The Hippocratic Oath cautions would-be healers to “First, do no harm!” Yet, over the centuries, medical and mental health professionals have, at times with the best of intentions, done enormous harm when they have acted on their unvalidated, subjective beliefs. A previous article in this column noted the epistemological anemia of expert opinions that are based upon clinical judgment, clinical insights, clinical intuition, and clinical experience. T.M. Tippins, “Does Clinical Experience Make One Wiser or Just Wizened?” NYLJ, Nov. 5, 2019. That article described a robust body of social science research, conducted over the span of many decades, that has convincingly demonstrated that the opinions of mental health professionals simply cannot be trusted when they are not supported by research-validated knowledge. The significance of that research extends beyond the ivy-covered walls of academia; it also has profound implications for the courtroom when purported experts come knocking. This article will explore those implications in a historical context and describe recently reported research suggesting that courts are being less than vigilant gatekeepers in the face of shoddy mental health testimony.
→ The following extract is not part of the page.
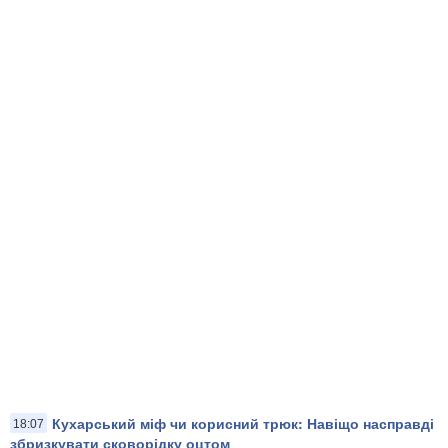
Кухарський міф чи корисний трюк: Навіщо насправді
18:07
збризкувати сковорідку оцтом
Witch-Hunters and Lobotomists

One of the earliest “diagnostic” manuals was the Malleus Maleficarum, first published in 1487. This intellectual gem provided detailed instruction for how to determine whether a suspect, most often a woman, should be classified, i.e., diagnosed, as a witch. Much akin to the American Psychiatric Association’s (ApA) Diagnostic and Statistical Manual (DSM), the Malleus is replete with criteria indicative of one’s necromantic status. It also posits an array of diagnostic tools (mostly torture techniques) to aid in ferreting out the dreaded witches. All the imparted wisdom was, of course, based on the authors’ “experience,” a word that was evidently deemed sufficiently impressive in days of yore without annexation of the turgid honorific, “clinical.” Behold its experiential grounding:

If he wishes to find out whether she is endowed with a witch’s power of preserving silence, let him take note whether she is able to shed tears when standing in his presence, or when being tortured. For we are taught both by the words of worthy men of old and by our own experience that this is a most certain sign, and it has been found that even if she be urged and exhorted by solemn conjurations to shed tears, if she be a witch she will not be able to weep … And it is found by experience that the more they are conjured the less they will be able to weep, however hard they may try to do so.